RUPERT READ: Well I think the Greens have to be taken more seriously now. We’ve shown now that there is five party politics in this country. We’ve overtaken the LibDems.We’ve grown our number of MEPs. We’ve got a new one elected in the South West where the LibDems have shrunk massively of course. There’s five party politics now in this country. We can’t be ignored any longer. The LibDems are a party of government, and we are a bigger and more important party in many respects now than they are. So that’s the answer to that part of your important question. In terms of the General Election specifically, one thing that we will take quite a lot of encouragement from is that we had some very strong results in South Cambridgeshire and in Cambridge city itself. We came quite lose to wining a ward in each place and our vote went up. We got really quite a massive vote especially in the city of Cambridge. And so we’ve got some encouragement there in terms of future local elections, and the General Election, that we have real prospects of breaking through in this county, as part of our general progress forward.
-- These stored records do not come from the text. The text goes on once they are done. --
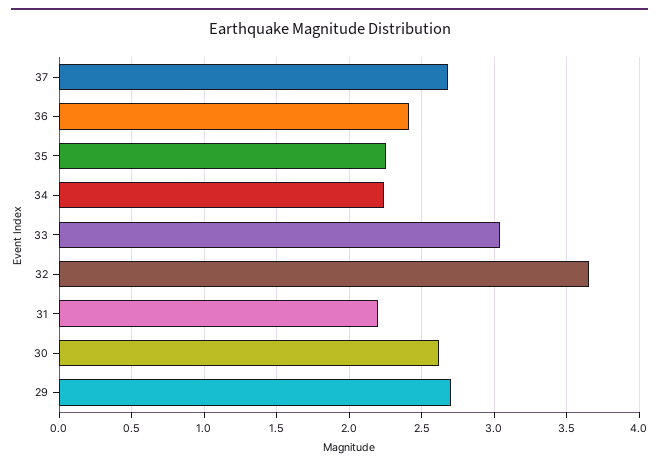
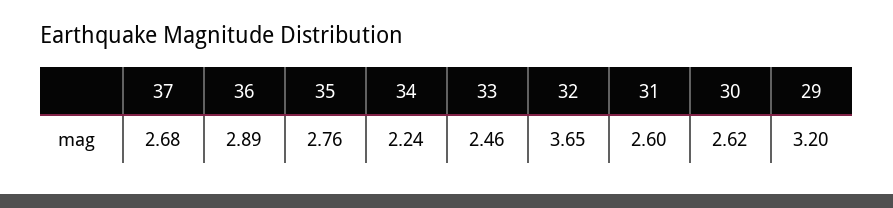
  {
    "37": 2.68,
-   "36": 2.4,
+   "36": 2.89,
-   "35": 2.25,
+   "35": 2.76,
    "34": 2.24,
-   "33": 3.05,
+   "33": 2.46,
    "32": 3.65,
-   "31": 2.2,
+   "31": 2.6,
    "30": 2.62,
-   "29": 2.7
+   "29": 3.2
  }

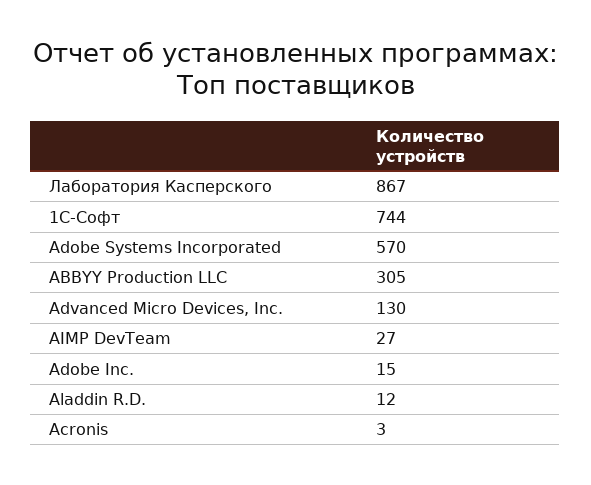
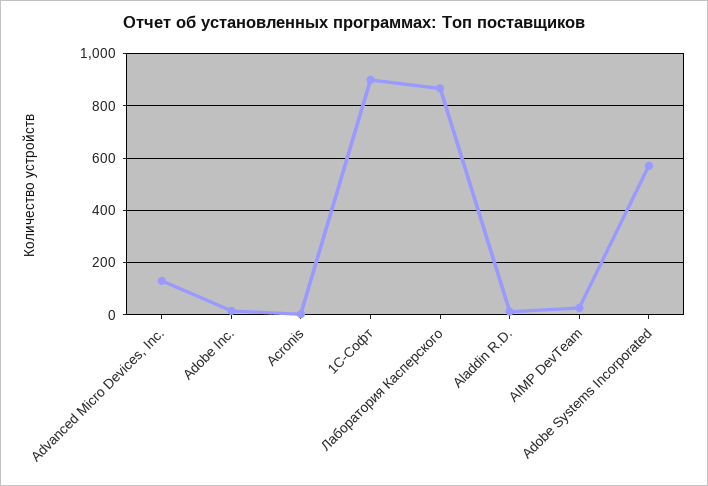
  {
    "Лаборатория Касперского": 867,
-   "1С-Софт": 744,
+   "1С-Софт": 900,
    "Adobe Systems Incorporated": 570,
-   "ABBYY Production LLC": 305,
    "Advanced Micro Devices, Inc.": 130,
    "AIMP DevTeam": 27,
    "Adobe Inc.": 15,
    "Aladdin R.D.": 12,
    "Acronis": 3
  }

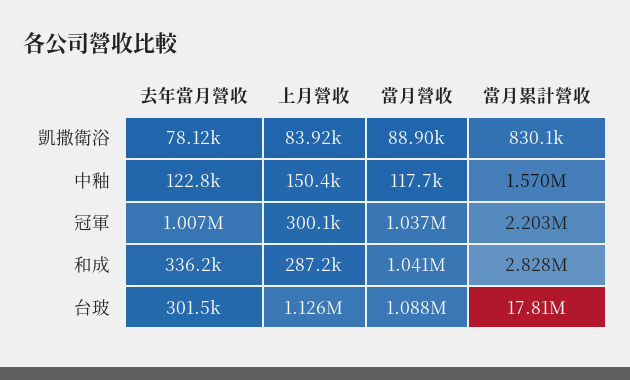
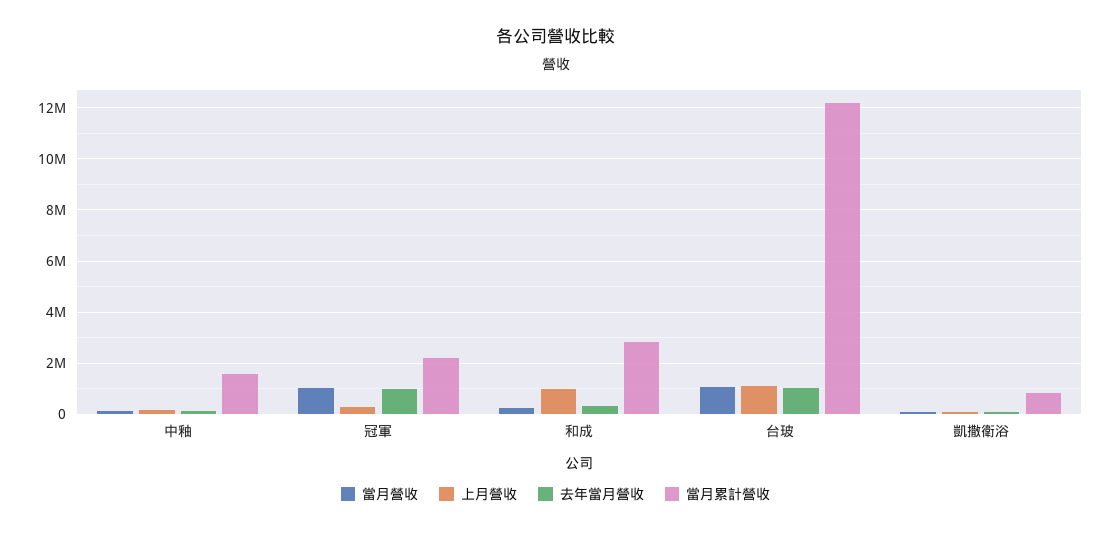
  {
    "去年當月營收": {
      "凱撒衛浴": 78120,
      "中釉": 122800,
      "冠軍": 1007000,
      "和成": 336200,
-     "台玻": 301500
+     "台玻": 1000000
    },
    "上月營收": {
      "凱撒衛浴": 83920,
      "中釉": 150400,
      "冠軍": 300100,
-     "和成": 287200,
+     "和成": 1000000,
      "台玻": 1126000
    },
    "當月營收": {
      "凱撒衛浴": 88900,
      "中釉": 117700,
      "冠軍": 1037000,
-     "和成": 1041000,
+     "和成": 250000,
      "台玻": 1088000
    },
    "當月累計營收": {
      "凱撒衛浴": 830100,
      "中釉": 1570000,
      "冠軍": 2203000,
      "和成": 2828000,
-     "台玻": 17810000
+     "台玻": 12250000
    }
  }

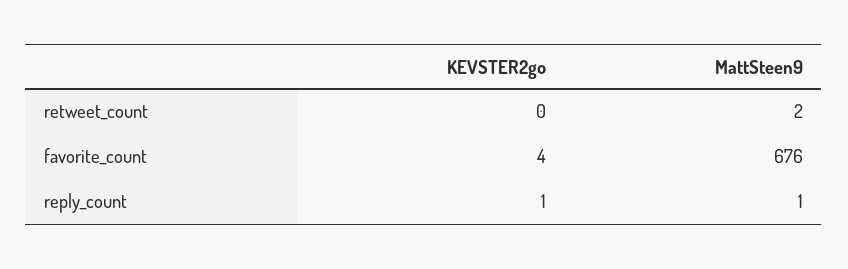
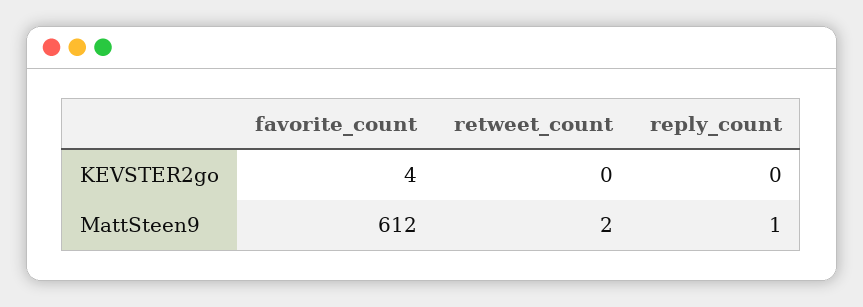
  {
    "KEVSTER2go": {
      "retweet_count": 0,
      "favorite_count": 4,
-     "reply_count": 1
+     "reply_count": 0
    },
    "MattSteen9": {
      "retweet_count": 2,
-     "favorite_count": 676,
+     "favorite_count": 612,
      "reply_count": 1
    }
  }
ANDIE HARPER: Is one of the problems you face that a huge number of people accept that we can’t go on treating the planet like this? We can’t carry on using up its resources and we know things aren’t right, but on an individual level not enough of us are prepared to do anything about it. I can see the dangers to the planet if you like with fossil fuel etcetera, but I live twenty five miles away from work, so I have to get in my car every day with no option. Isn’t that the biggest problem you face, making people realise that they have to do something, not just acknowledge it?
RUPERT READ: Yes, that’s a significant problem Andie, but I’d rephrase it slightly. The issue really is what we’re going to do collectively about it, and what the Government and local authorities and so on ought to be doing about it. What we believe in the Greens is that the Government needs to act to make it easier for people to make the right choice environmentally speaking. And really that’s what so many of our policies are about, in terms of our policies for example calling for a green transport revolution and a green energy revolution. It’s about making it easier for people to live more lightly on the earth, about making it easier for people to act as if we only have one planet, which of course we do. The message of people like UKIP and the hard right of the Conservative Party again is much easier in this regard. They just pretend that there’s no problem. But this is not going to be sustainable much longer, and that’s why I’m very hopeful on the backs of these election results, though they haven’t gone obviously as well as they might have done in terms of me not being elected. I’m hopeful because I think it’s clear that the Green Party now are one of the main parties in this country, and because it’s clear that the Green Party are the party of the future, if there is to be a future in which we can flourish. So I think that over time the do-nothing message of UKIP and the Conservatives is going to become less and less credible, and more and more people are going to be looking for the kind of strong leadership that we offer in the Greens.
ANDIE HARPER: It’s been really good to talk to you Rupert. Thank you very much for joining us.
RUPERT READ: Thanks Andie.
ANDIE HARPER: All the best. That’s Rupert Read, who was the lead candidate for the Greens in this area.